Zucchini and Corn Tacos
1 tablespoon unsalted butter
1 tablespoon extra-virgin olive oil
4 scallions, finely chopped
3 cloves garlic, minced
2 medium zucchini, cut into half-moons about 1/4 inch thick
3 ears corn, kernels cut off the cobs
Salt and pepper
1/4 cup thinly sliced basil (you could also use cilantro or parsley; we accidentally ran out of cilantro and I used basil on a whim, but it was a good discovery)
8 flour tortillas, preferably whole-wheat
Garnish options: Salsa, avocado, sour cream, strong cheese (we used extra-sharp cheddar and thought it gave just the right amount of richness and bite)

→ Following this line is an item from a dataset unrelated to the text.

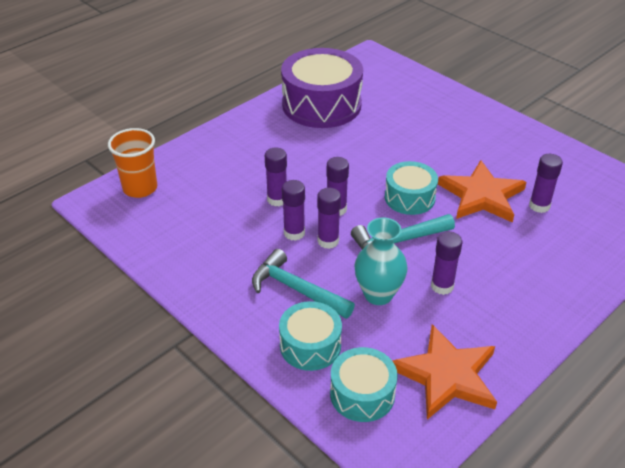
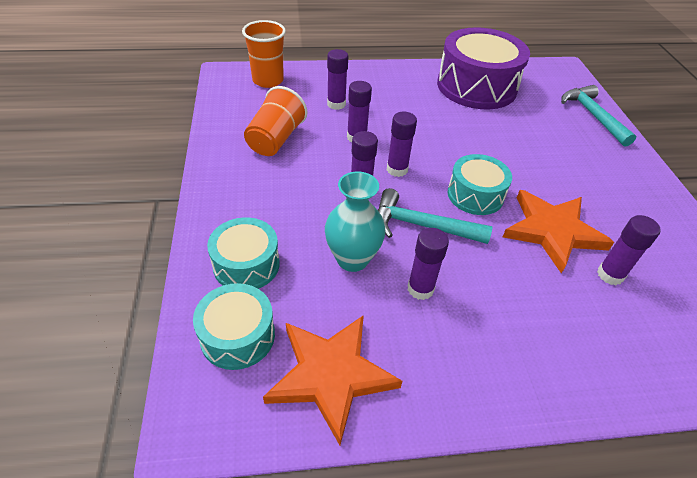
camera: 35 degrees right, 5 degrees up
turquoise hammer [252,249,355,319] -> turquoise hammer moved to [561,85,637,147]
purple glue stick [282,180,305,241] -> purple glue stick moved to [327,49,348,110]
none -> orange cup [244,86,307,156]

In a large skillet over medium-high heat, saute the garlic and scallions in the olive oil and butter until translucent.  Add the zucchini and cook for 2 minutes; add the corn kernels and a pinch of salt and pepper and cook, stirring occasionally, about 7-10 minutes or until the zucchini is softened and the corn is cooked.  Adjust the seasonings to taste and stir the basil in at the last minute, right before serving.  We had ours in homemade whole-wheat tortillas with a quick fresh salsa of chopped tomatoes, jalapenos, garlic, onion, and lemon juice, and a sprinkle of sharp cheddar cheese.